Most brokers offer demo accounts: virtual trading environments where you practise using real market data with simulated funds. They are a standard starting point for new traders and a useful testing ground for strategies. They are also meaningfully different from live trading in ways that matter.
How demo accounts work technically
A demo account connects to the same price feed as the broker’s live platform. Prices displayed are real market prices — or very close to them — sourced from the same liquidity providers that feed the live trading environment. The platform interface, order types, charting tools, and instrument list are identical to what you will use with real money.

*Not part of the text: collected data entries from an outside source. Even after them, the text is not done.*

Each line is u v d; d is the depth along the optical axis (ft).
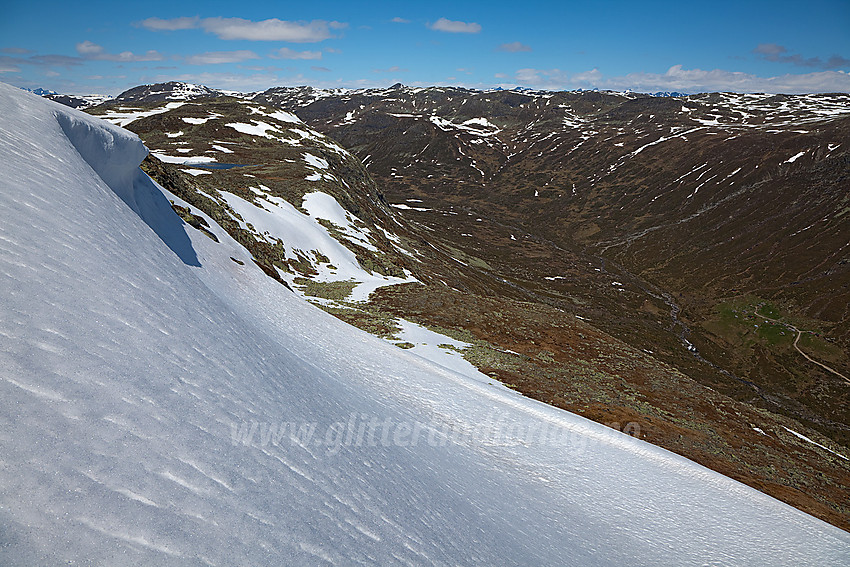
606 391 100.68
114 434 14.30
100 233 25.91
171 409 17.40
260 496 17.08
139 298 22.90
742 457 88.07
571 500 54.60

The key difference is execution. When you place a trade on a demo account, there is no real order sent to market. The platform simulates a fill at the displayed price, often at the exact quoted price with no slippage. Profit, loss, and account balance update as they would on a live account, but the numbers are entirely virtual. No real capital is at risk and no real capital changes hands.
What demo accounts get right
A good demo account accurately replicates the broker’s platform functionality, the instruments available, the order types, the charting tools, and the speed of the interface. Price feeds are live market prices. This makes demo accounts genuinely useful for learning how to use the platform, understanding how to place different order types, and observing how instruments behave in real market conditions.
For testing a mechanical trading strategy — one with clearly defined entry, exit, and sizing rules — a demo account can give a reasonable sense of whether the rules work in current market conditions before committing real capital. If a strategy consistently produces losses in a demo environment with strict execution discipline, it is almost certainly not viable live. The reverse is less reliable, but more on that below.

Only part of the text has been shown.